* [Requirements]: Please return every line of the records below that contains the string "skPoint", matching case exactly.

(Stored entries)
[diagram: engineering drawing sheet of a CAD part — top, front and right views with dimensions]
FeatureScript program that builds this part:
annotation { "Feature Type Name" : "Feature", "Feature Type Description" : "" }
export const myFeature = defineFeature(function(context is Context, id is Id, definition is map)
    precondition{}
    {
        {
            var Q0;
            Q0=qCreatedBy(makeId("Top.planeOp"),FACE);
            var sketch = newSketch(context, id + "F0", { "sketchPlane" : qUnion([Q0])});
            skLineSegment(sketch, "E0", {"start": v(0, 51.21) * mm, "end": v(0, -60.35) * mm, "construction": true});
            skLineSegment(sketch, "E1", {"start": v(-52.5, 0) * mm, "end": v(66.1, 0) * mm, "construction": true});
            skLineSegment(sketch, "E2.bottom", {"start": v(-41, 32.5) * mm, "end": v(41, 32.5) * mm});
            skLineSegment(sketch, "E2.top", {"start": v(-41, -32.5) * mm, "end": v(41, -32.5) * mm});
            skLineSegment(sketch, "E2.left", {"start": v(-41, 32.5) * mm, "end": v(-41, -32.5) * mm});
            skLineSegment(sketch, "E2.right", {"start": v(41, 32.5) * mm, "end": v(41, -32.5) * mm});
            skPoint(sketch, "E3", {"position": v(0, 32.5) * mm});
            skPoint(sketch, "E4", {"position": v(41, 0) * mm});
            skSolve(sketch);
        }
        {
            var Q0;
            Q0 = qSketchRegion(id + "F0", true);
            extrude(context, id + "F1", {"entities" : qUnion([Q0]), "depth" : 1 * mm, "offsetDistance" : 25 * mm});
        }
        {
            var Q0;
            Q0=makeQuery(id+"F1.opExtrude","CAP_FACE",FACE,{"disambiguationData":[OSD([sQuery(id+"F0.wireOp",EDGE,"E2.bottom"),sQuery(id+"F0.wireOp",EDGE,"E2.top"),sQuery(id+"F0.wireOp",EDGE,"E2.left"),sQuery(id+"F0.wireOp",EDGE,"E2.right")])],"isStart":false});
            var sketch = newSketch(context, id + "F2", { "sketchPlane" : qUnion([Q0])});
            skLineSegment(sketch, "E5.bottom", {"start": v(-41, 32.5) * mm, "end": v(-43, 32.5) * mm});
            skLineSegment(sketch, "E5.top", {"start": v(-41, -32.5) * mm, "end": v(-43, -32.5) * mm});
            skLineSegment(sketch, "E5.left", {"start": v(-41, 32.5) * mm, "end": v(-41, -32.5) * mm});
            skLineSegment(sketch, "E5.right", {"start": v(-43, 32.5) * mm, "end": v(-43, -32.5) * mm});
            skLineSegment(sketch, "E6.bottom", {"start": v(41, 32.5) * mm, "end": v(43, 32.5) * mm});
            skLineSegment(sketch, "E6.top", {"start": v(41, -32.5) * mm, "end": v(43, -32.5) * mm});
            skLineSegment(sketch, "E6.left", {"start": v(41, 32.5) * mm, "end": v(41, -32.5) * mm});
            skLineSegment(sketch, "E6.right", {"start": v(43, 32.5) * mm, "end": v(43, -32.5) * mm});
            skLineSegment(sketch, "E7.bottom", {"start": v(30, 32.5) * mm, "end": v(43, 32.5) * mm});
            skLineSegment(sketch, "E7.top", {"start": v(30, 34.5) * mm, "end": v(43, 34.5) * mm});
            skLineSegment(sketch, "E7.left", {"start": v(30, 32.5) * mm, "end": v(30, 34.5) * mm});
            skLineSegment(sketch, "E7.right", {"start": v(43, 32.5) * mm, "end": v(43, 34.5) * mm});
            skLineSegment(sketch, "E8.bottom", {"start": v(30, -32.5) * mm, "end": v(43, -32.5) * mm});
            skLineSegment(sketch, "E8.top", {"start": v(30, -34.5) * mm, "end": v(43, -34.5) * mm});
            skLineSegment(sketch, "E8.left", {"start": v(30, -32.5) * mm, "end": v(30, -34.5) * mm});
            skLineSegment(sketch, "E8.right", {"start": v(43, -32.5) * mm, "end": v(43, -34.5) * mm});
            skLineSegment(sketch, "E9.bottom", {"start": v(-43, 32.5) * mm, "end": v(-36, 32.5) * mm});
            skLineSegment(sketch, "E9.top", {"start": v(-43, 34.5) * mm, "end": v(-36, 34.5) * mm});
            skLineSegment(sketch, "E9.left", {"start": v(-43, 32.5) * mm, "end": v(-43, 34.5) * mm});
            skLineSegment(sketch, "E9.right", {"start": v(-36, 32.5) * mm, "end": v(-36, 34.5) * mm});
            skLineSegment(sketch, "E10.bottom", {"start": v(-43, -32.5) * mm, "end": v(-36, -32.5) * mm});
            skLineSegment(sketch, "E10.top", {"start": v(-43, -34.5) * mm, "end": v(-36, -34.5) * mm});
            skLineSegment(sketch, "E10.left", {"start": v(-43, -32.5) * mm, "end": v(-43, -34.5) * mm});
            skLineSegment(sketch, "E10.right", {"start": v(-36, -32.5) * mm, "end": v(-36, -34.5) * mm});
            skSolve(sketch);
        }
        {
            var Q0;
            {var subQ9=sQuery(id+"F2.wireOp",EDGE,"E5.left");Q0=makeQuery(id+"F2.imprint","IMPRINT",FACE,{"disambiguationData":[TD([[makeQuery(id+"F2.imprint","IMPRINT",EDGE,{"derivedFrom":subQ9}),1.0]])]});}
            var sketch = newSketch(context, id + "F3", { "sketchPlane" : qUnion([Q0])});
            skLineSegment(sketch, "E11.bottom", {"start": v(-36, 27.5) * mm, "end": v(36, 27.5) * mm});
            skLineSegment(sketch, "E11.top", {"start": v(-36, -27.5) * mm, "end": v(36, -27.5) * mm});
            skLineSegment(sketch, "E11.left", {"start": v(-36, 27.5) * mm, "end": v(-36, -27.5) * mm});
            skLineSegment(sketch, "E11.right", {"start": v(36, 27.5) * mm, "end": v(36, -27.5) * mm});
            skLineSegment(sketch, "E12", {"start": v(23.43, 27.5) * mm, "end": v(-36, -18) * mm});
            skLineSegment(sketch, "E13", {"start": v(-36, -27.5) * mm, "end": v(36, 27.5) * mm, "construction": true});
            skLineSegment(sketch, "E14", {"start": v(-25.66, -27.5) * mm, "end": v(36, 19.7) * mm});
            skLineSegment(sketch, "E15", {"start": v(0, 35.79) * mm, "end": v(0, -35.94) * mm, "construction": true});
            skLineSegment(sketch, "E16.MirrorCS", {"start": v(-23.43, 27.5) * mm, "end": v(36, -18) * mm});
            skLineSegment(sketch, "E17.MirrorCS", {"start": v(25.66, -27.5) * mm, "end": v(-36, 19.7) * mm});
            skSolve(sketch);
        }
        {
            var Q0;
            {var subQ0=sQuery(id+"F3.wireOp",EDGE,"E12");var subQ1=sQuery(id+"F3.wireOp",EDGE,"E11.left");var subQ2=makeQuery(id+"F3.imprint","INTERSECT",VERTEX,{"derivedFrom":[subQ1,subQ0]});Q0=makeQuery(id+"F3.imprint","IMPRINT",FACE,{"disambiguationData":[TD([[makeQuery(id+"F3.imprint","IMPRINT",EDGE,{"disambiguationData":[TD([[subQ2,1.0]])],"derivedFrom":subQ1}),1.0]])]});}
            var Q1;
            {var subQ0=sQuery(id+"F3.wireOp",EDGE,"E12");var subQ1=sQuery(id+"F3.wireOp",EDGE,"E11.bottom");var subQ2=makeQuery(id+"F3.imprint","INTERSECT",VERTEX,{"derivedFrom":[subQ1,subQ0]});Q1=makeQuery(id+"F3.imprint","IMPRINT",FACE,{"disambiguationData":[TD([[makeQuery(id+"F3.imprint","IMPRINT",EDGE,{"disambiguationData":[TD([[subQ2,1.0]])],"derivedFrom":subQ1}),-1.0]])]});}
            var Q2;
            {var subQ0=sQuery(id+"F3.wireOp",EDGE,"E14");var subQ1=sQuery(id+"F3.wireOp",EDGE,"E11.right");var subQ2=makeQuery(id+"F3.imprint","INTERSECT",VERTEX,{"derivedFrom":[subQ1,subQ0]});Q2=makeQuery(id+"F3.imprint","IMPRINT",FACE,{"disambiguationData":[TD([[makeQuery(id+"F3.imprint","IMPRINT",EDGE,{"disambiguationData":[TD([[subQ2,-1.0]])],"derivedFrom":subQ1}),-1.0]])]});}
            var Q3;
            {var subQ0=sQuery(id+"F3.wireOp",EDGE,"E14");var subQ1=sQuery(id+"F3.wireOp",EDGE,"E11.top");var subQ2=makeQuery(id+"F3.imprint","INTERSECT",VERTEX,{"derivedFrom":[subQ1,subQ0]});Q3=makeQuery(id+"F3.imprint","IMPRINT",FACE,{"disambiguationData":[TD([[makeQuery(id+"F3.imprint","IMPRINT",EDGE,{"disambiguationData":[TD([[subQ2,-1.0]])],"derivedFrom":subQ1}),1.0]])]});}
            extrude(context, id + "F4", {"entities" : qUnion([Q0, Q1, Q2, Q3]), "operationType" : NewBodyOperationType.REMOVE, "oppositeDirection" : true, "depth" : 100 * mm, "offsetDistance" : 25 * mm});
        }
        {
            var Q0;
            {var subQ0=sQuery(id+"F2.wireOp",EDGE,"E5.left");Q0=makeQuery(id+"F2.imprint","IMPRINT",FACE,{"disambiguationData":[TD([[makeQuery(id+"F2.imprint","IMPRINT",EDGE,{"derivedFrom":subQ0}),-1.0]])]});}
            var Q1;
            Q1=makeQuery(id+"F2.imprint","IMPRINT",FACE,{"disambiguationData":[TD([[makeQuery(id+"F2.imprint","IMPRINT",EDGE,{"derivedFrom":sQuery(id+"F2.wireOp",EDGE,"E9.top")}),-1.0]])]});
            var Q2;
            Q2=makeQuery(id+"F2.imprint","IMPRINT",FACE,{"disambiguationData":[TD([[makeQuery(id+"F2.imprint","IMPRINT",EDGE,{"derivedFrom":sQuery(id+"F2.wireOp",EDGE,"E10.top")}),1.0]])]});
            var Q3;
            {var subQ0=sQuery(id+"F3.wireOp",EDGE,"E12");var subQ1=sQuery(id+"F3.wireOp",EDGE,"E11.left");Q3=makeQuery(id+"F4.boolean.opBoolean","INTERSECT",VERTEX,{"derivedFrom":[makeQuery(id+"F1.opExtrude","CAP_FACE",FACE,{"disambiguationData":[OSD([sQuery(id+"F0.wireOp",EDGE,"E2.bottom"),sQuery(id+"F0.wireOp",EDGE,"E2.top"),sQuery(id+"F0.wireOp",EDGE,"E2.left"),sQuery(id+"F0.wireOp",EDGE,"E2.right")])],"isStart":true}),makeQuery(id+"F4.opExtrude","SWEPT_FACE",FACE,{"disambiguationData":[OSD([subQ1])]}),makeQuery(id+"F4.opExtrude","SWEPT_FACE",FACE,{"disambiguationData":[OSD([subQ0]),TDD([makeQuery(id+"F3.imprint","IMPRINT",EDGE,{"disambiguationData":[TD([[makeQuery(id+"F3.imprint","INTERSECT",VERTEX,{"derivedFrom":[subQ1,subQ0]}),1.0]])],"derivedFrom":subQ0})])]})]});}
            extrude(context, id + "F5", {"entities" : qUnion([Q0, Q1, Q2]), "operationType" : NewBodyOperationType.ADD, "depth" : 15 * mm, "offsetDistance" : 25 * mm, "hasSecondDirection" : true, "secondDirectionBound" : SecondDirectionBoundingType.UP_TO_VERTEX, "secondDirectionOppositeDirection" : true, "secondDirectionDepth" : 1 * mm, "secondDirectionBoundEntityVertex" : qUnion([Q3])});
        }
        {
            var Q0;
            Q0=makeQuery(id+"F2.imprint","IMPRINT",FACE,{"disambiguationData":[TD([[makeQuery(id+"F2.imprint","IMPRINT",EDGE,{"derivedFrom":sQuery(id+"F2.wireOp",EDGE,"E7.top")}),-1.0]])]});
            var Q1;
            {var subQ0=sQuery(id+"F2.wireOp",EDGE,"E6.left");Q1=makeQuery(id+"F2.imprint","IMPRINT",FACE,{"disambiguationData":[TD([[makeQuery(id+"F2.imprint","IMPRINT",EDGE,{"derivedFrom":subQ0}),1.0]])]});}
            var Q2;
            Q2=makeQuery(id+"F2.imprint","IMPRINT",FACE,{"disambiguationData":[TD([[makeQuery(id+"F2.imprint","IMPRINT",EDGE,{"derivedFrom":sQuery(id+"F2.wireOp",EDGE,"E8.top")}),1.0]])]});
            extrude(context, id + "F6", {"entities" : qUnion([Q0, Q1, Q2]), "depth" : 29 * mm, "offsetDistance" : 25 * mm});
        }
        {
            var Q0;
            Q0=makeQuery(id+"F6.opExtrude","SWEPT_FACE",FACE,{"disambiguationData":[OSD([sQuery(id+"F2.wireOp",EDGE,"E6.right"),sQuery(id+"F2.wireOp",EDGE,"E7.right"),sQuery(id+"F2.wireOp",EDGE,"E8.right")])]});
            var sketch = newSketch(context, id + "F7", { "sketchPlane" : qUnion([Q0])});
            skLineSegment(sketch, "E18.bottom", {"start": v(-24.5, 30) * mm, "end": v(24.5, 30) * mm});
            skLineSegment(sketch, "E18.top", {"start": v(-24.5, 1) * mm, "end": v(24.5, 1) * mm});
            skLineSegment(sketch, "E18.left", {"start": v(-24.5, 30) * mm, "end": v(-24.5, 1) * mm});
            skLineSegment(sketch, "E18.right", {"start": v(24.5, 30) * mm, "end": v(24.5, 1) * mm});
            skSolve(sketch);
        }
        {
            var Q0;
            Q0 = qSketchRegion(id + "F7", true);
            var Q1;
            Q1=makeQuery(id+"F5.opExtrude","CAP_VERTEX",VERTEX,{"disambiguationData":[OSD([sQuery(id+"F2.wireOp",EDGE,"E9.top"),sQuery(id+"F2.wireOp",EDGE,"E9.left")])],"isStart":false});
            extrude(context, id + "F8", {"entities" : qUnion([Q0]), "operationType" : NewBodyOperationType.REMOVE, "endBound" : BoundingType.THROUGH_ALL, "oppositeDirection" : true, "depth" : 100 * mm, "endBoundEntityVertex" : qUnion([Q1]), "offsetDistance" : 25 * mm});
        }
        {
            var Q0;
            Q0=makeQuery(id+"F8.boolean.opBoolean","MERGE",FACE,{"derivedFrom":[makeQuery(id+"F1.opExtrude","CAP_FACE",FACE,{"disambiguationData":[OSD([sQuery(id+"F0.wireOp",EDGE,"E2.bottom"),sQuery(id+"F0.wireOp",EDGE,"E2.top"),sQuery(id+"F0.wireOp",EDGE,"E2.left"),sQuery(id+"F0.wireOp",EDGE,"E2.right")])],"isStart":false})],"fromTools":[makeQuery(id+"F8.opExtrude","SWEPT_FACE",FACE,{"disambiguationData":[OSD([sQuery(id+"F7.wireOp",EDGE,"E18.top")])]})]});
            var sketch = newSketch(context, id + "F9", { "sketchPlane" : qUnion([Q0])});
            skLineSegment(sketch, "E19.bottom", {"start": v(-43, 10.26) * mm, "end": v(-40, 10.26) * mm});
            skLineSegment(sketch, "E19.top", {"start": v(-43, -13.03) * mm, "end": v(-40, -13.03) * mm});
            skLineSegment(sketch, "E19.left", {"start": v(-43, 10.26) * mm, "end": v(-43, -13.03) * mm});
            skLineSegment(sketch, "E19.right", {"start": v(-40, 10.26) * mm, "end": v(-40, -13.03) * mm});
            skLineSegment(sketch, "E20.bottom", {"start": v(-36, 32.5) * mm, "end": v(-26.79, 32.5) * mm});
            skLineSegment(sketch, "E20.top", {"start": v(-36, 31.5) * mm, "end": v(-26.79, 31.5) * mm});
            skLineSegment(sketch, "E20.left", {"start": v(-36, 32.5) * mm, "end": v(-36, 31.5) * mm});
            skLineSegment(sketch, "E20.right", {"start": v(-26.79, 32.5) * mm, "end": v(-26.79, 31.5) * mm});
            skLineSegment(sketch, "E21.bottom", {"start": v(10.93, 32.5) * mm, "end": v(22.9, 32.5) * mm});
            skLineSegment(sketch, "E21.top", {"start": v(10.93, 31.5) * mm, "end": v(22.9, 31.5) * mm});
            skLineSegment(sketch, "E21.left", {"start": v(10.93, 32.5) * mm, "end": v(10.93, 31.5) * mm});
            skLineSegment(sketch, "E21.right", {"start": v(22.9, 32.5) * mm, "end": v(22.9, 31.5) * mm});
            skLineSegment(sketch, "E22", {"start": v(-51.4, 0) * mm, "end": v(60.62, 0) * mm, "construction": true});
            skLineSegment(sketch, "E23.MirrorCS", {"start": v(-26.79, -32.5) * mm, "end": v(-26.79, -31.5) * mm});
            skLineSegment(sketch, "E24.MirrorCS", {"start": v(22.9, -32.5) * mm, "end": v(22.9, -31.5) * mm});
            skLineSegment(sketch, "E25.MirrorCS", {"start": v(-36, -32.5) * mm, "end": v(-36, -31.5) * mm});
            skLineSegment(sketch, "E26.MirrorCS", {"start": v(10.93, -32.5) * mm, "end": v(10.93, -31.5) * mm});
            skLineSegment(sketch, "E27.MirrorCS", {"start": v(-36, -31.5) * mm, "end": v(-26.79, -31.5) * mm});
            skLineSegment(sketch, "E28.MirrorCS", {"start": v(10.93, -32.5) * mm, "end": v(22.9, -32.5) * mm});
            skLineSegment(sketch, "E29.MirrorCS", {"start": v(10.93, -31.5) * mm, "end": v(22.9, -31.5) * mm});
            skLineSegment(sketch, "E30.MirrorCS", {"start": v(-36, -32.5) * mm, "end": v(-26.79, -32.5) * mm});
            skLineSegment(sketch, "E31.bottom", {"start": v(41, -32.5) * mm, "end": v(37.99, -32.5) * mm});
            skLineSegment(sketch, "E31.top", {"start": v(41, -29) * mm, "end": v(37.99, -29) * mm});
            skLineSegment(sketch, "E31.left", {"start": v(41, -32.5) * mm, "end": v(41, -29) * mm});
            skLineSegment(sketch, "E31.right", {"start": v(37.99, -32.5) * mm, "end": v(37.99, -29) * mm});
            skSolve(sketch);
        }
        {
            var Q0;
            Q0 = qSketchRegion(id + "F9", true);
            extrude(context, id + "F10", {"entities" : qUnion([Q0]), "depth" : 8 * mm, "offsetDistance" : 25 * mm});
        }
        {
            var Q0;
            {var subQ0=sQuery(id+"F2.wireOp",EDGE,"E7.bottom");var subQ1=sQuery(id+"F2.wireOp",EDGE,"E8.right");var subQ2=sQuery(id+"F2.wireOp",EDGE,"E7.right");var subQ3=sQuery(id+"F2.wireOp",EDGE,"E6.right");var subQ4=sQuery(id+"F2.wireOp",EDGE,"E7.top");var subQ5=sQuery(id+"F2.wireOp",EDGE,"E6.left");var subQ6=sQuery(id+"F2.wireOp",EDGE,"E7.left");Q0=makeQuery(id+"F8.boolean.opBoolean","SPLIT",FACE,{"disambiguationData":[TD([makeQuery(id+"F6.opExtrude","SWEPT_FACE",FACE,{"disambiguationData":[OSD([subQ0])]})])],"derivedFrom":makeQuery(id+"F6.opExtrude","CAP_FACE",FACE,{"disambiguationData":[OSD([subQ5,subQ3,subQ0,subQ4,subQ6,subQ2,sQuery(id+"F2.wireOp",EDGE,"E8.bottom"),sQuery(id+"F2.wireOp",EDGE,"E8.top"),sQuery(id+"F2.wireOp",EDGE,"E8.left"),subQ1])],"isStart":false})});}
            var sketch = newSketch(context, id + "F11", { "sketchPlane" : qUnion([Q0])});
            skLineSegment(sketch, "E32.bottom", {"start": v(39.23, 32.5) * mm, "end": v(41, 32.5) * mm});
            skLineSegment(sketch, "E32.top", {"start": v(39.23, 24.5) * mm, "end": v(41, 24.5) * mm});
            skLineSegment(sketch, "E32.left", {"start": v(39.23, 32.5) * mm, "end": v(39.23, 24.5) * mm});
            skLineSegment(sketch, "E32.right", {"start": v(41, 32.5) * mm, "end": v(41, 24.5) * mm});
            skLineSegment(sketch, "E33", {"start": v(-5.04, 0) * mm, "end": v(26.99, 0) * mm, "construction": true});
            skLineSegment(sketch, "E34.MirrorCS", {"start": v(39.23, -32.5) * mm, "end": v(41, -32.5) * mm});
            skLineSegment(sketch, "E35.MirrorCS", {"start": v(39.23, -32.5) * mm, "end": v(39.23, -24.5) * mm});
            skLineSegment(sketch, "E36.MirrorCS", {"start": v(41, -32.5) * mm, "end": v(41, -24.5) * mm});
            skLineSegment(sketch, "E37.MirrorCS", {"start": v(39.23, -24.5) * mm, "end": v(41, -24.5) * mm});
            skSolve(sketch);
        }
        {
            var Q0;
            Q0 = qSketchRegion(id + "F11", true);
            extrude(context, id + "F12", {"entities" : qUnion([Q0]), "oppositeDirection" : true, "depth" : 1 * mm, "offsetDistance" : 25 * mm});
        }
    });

* [Full response]:
            skPoint(sketch, "E3", {"position": v(0, 32.5) * mm});
            skPoint(sketch, "E4", {"position": v(41, 0) * mm});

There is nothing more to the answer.